DC: Now that I think about it, of course what I should have done after “Long Term Parking” was gone to her and said, “You see? You see what you’ve built here? This miracle that you made?” I told her great job, but I didn’t tie it into our prior conversation [on the curb during season one]. And Drea went on to do… I think she’d be the first to tell you that she made some choices that didn’t help. She theoretically could have gone, and I know this for a fact, she could have gone from The Sopranos to top tier. And she went for network comedy.

GQ (to Chase): Did you watch Joey?

DC: No. I think I watched, like, five minutes. I mean, it was just an accent, that’s all. I just didn’t want to see that. But you know, we all have pressure from our agents. This happens all the time. They have what they want. And they get us to, you know, do stuff to make their lives better.

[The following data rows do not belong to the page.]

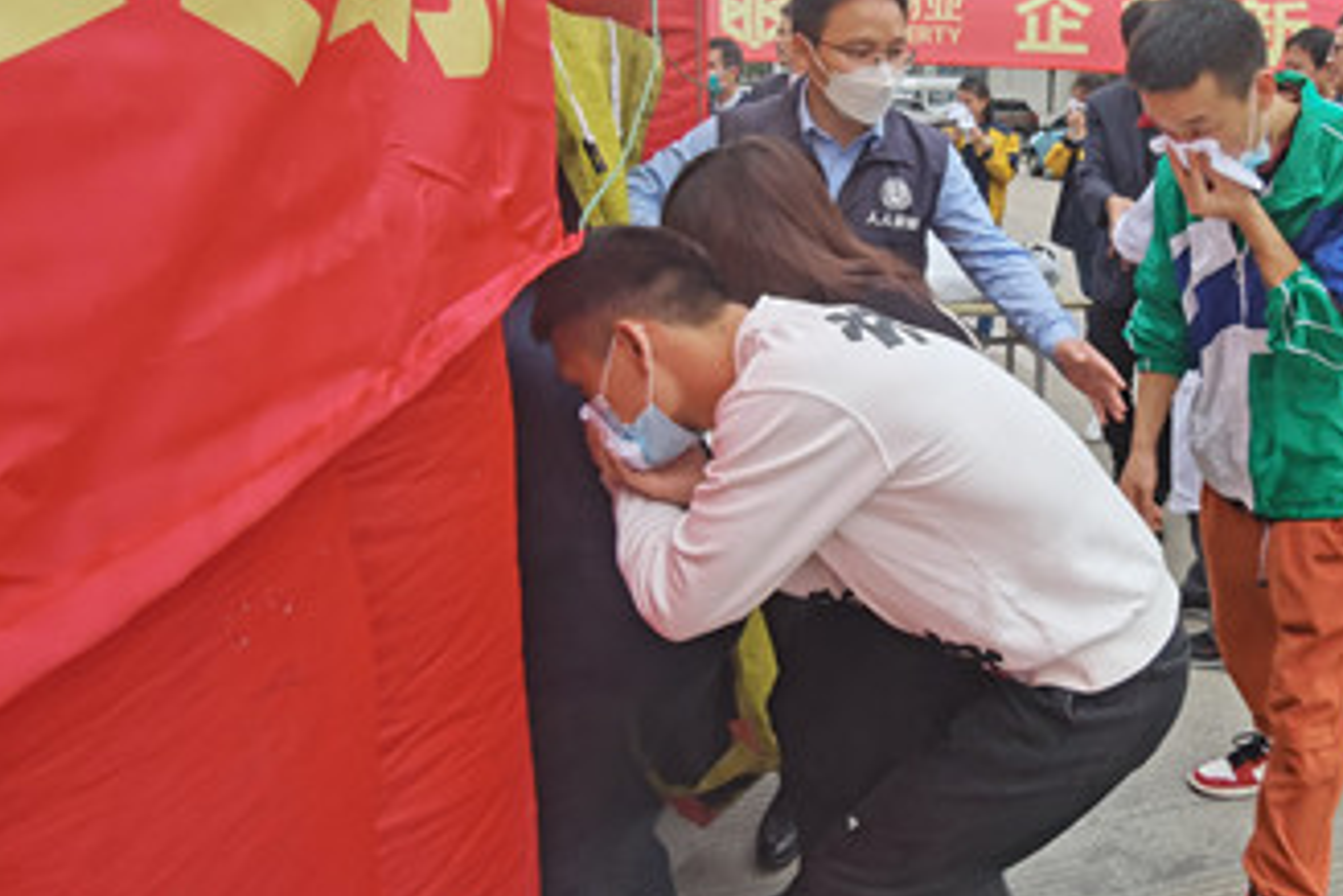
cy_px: 339
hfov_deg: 64.7
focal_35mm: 27
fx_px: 1007
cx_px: 949
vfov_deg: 47.5
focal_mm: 2.26
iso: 50
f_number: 2.2
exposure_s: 1/343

GQ (to De Matteo): Did you like The Many Saints of Newark [the 2021 Sopranos prequel film, written by Chase]?

DDM: [Shakes her head.]

GQ (to De Matteo): I presume you didn’t tell David Chase that.

DDM: No, but I said it on a podcast. I’m 100 years old, I’m not a baby anymore in the industry, what the fuck do I care at this point? You know what I mean? It needed to be a series, there were too many storylines going on.

DC: We should have rewatched the show before making the movie. [Laughs.]

DDM: For me, David was like my god. I always liken him to my Godfather, because he changed my life forever. I would never feel slighted by anything he did. He gave me this really beautiful gift one year. It was a vintage compact with a bird on it, and my family calls me Dre Bird. And I remember writing him a letter afterward. It was basically like, look, I don’t care if I am never accepted another day in this industry and if I never get another job for the entire time I am an actor, whatever the fuck. I know all I need to do is look in this mirror and remember that I got to take this ride of a lifetime with you guys. I will forever carry the confidence of having been on that show and being chosen to be there with you. I don’t care about anything else after this.